DOE Lowdose Radiation Program Workshop IV

Abstract

Authors: Catherine L. Bladen, William S. Dynan, and David J. Kozlowski¹

Institutions: Institute of Molecular Medicine and Genetics and ¹ Department of Cellular Biology and Anatomy, Medical College of Georgia, Augusta, Georgia
E-mail: dkozlowski@mcg.edu Telephone: 706-721-8760; Fax: 706-721-8752
Mailing address: IMMAG CB-2803, Medical College of Georgia, Augusta, GA 30912

The harmful impacts of ionizing radiation on the developing embryo and fetus are well
recognized. However, the molecular and biological mechanisms of embryonic injury, particularly at the earliest stages of development, are poorly understood. The goal of this research project is to exploit advantages of the zebrafish system to address the mechanisms of radiation damage and radioprotection in a vertebrate embryo in vivo. To establish zebrafish as a radiobiological model it is important to understand the response of an embryo to varying doses of radiation and identify the radioprotective
mechanism(s) used during early development. The conservation of gene structure and function during vertebrate evolution assures that mechanistic insights gained from these studies will be directly applicable to research efforts in mammals, including humans.

In order to identify the embryonic tissue or organ that is most sensitive to the effects of low dose ionizing radiation, we irradiated gastrula-stage embryos (6 hours post-fertilization; hpf) and determined the effects of radiation exposure on gross morphology and apoptotic cell death at 24 hpf, when most organs systems (i.e., heart, blood, eye, brain, muscle) have been formed. We find that embryos exposed to radiation doses below ~50 cGy (genome-equivalent to a dose of 25 cGy in humans) are morphologically indistinguishable from controls. Similarly, the number of apoptotic cells in irradiated embryos is comparable to controls and reflect the normal level of apoptosis characteristic of embryonic development. However, at doses above ~50 cGy an increase in number of apoptotic cells is observed and these cells are located in the developing central nervous system (CNS) and tail. A phenotypic consequence of increased apoptosis is abnormal embryonic morphology of the mid- and hindbrain regions in the developing CNS. In contrast, cells located in the somitic mesoderm (prospective muscle and skeleton) appear refractory to the same doses of radiation. These results indicate that particular organ systems (i.e., the CNS) are more sensitive to radiation-induced apoptosis than other tissues or cell types (i.e., mesoderm) in the developing vertebrate embryo.

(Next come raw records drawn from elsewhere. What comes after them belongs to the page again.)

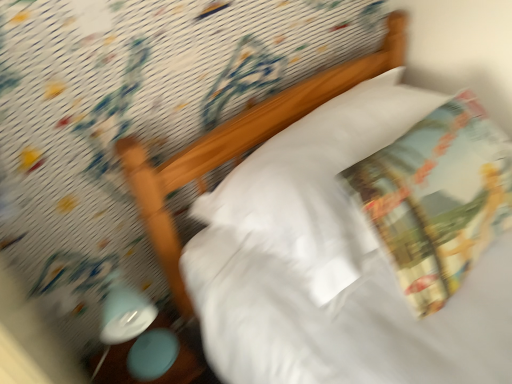
You are a GUI agent. You are given a task and a screenshot of the screen. Output one action in this format:
    pyautogui.click(x=<x>, y=<y>)
    Task: Click on the vacant region above matte plastic table at lower left (from a real-world perspective)
    The width and height of the screenshot is (512, 384).
    Given the screenshot: What is the action you would take?
    pyautogui.click(x=151, y=358)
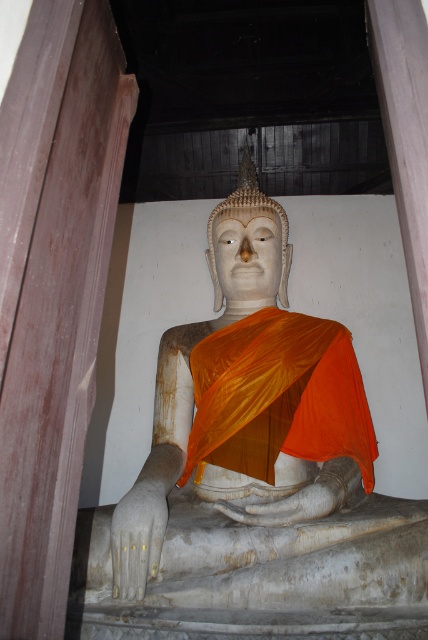
Can you confirm if white marble statue at center is taller than orange silk robe at center?

Correct, white marble statue at center is much taller as orange silk robe at center.

Does white marble statue at center have a lesser width compared to orange silk robe at center?

No.

Locate an element on the screen. white marble statue at center is located at coordinates (255, 456).

The image size is (428, 640). I want to click on white marble statue at center, so click(x=255, y=456).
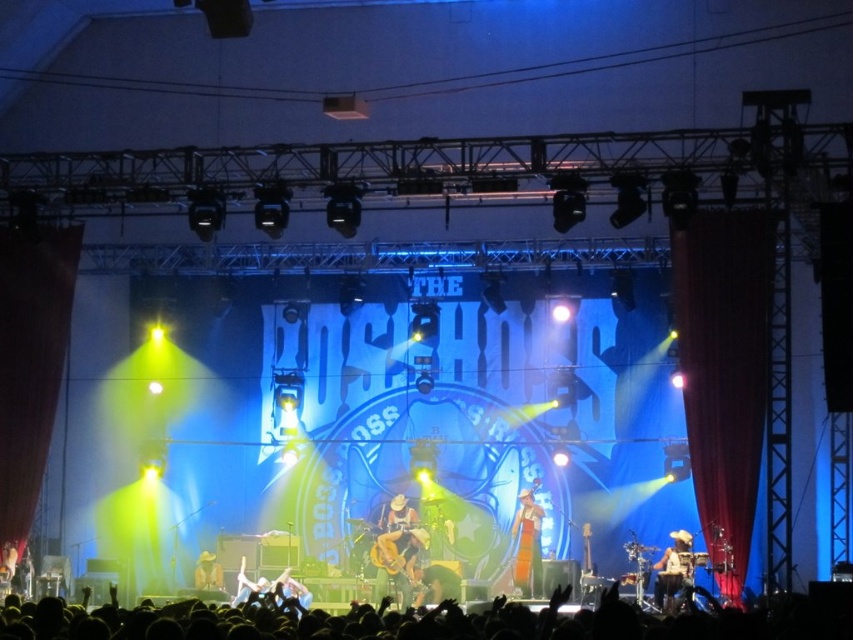
You are a photographer at the concert and want to capture a photo of both the wooden acoustic guitar at center and the shiny metallic cowboy hat at center. If you position your camera to the right side of the stage, which object will appear on the left side of the photo?

The wooden acoustic guitar at center will appear on the left side of the photo because it is positioned to the left of the shiny metallic cowboy hat at center, so when viewed from the right side of the stage, the guitar would be on the left in the frame.

Based on the photo, you are a photographer at the concert and need to capture a closeup shot of both the wooden acoustic guitar at center and the shiny metallic cowboy hat at center. Since your camera can only focus on one object at a time, which object should you choose to ensure it appears larger in the photo?

The shiny metallic cowboy hat at center is larger than the wooden acoustic guitar at center, so to capture a larger image, focus on the shiny metallic cowboy hat at center.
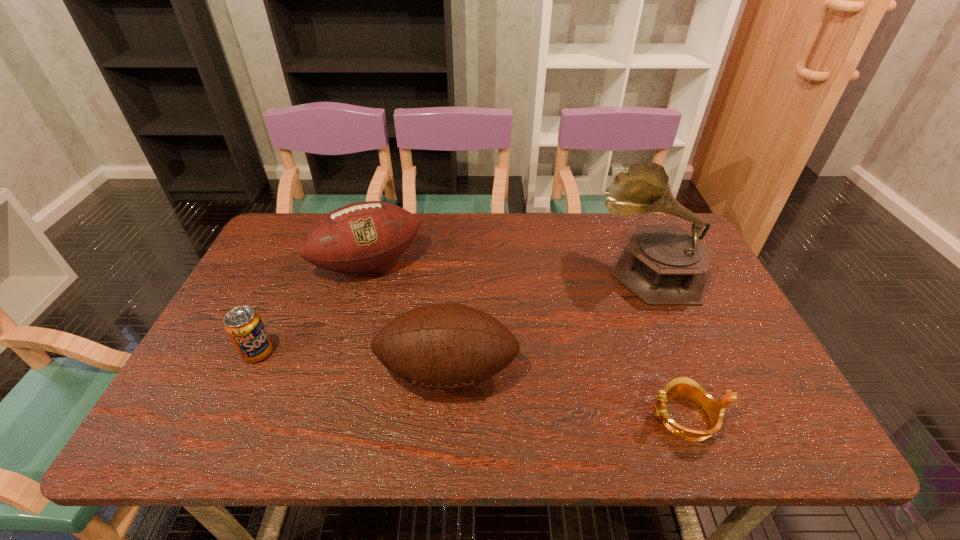
Where is `vacant space that's between the farther football and the phonograph record`? vacant space that's between the farther football and the phonograph record is located at coordinates (510, 267).

Where is `vacant point located between the farther football and the shortest object`? Image resolution: width=960 pixels, height=540 pixels. vacant point located between the farther football and the shortest object is located at coordinates (526, 340).

The height and width of the screenshot is (540, 960). Find the location of `vacant space in between the farther football and the shortest object`. vacant space in between the farther football and the shortest object is located at coordinates (526, 340).

Identify the location of object that stands as the fourth closest to the soda can. The width and height of the screenshot is (960, 540). (681, 387).

Identify which object is the second closest to the farther football. Please provide its 2D coordinates. Your answer should be formatted as a tuple, i.e. [(x, y)], where the tuple contains the x and y coordinates of a point satisfying the conditions above.

[(440, 346)]

At what (x,y) coordinates should I click in order to perform the action: click on free point that satisfies the following two spatial constraints: 1. on the back side of the fourth tallest object; 2. on the right side of the farther football. Please return your answer as a coordinate pair (x, y). Looking at the image, I should click on (300, 264).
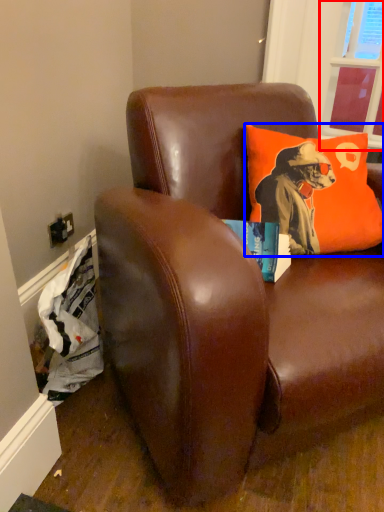
Question: Among these objects, which one is nearest to the camera, window screen (highlighted by a red box) or pillow (highlighted by a blue box)?

Choices:
 (A) window screen
 (B) pillow

Answer: (B)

A direct consequence of ionizing radiation exposure is generation of DNA double strand breaks (DSBs) that, if unrepaired, lead to chromosomal instability and subsequent cell death. Under normal conditions, DSBs are efficiently repaired by one of two pathways: non homologous end-joining (NHEJ) or homologous recombination (HR). To determine which DSB repair pathway is the predominant mechanism for radioprotection in the zebrafish embryo, we tested the effects of reducing Ku80 (NHEJ) or Rad54 (HR) gene function during embryonic development, following transient exposure to ionizing radiation. To specifically reduce gene function we employed an established antisense technology (i.e., morpholino oligonucleotides; MOs) to prevent translation of targeted mRNAs. Embryos microinjected with a Rad54 MO were indistinguishable from controls when irradiated. In contrast, embryos microinjected with a Ku80 MO and exposed to radiation have morphologically abnormal brain development. Importantly, these embryos have significantly increased numbers of apoptotic cells located in the CNS and tail. This effect was pronounced at doses as low as ~15 cGy. Embryos co-injected with Ku80 and a p53 MO were indistinguishable from controls following irradiation, indicating that the p53 MO suppresses the effect (i.e., suppresses the increase in apoptosis) of the Ku80 MO. Together these preliminary data suggest that NHEJ is a component of the radioprotective strategy used during early zebrafish embryogenesis.

This work is supported by DOE grant DE-FG02-03ER63649 to W.S.D.